Problem: Each line from the one containing "это качественное изделие производст" through the end of the data must be retyped exactly, and no other line.

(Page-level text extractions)
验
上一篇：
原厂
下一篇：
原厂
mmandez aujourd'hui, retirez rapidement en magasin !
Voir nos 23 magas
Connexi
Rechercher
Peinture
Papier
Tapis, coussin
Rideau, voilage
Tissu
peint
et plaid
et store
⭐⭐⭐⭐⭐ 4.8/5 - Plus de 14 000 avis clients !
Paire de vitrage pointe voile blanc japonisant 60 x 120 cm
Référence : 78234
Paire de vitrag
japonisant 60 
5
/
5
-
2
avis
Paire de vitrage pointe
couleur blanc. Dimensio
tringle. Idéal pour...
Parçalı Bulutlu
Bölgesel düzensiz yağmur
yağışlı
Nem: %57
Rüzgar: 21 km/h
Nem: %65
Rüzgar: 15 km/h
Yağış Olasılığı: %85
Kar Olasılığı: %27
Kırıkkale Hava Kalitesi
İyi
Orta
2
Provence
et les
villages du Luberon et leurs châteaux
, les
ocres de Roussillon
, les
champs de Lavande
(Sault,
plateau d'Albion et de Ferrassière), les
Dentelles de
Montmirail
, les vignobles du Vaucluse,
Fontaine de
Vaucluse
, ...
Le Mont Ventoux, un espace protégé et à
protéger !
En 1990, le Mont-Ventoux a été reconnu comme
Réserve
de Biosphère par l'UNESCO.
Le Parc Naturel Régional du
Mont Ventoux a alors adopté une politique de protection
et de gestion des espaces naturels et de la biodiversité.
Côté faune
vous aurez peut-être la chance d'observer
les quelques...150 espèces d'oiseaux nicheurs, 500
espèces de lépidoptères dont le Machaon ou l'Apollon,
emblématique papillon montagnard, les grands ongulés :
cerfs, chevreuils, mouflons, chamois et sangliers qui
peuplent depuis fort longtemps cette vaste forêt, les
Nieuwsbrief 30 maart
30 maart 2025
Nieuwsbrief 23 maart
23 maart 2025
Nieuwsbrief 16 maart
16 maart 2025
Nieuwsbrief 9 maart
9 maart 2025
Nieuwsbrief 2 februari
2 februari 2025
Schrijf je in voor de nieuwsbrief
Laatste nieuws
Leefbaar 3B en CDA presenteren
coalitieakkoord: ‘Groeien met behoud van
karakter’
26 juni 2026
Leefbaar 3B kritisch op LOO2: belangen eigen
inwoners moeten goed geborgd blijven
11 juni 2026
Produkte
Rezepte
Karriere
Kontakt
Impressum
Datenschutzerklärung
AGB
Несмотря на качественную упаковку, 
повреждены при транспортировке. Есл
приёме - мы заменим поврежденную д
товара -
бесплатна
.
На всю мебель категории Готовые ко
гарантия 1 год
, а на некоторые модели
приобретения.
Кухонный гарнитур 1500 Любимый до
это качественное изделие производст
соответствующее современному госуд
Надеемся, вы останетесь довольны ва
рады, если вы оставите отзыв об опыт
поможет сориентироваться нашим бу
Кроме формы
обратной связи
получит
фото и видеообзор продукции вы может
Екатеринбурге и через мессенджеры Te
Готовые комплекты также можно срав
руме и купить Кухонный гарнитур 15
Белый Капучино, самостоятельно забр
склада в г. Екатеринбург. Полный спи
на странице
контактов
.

Solved problem:
это качественное изделие производст
соответствующее современному госуд
Надеемся, вы останетесь довольны ва
рады, если вы оставите отзыв об опыт
поможет сориентироваться нашим бу
Кроме формы
обратной связи
получит
фото и видеообзор продукции вы может
Екатеринбурге и через мессенджеры Te
Готовые комплекты также можно срав
руме и купить Кухонный гарнитур 15
Белый Капучино, самостоятельно забр
склада в г. Екатеринбург. Полный спи
на странице
контактов
.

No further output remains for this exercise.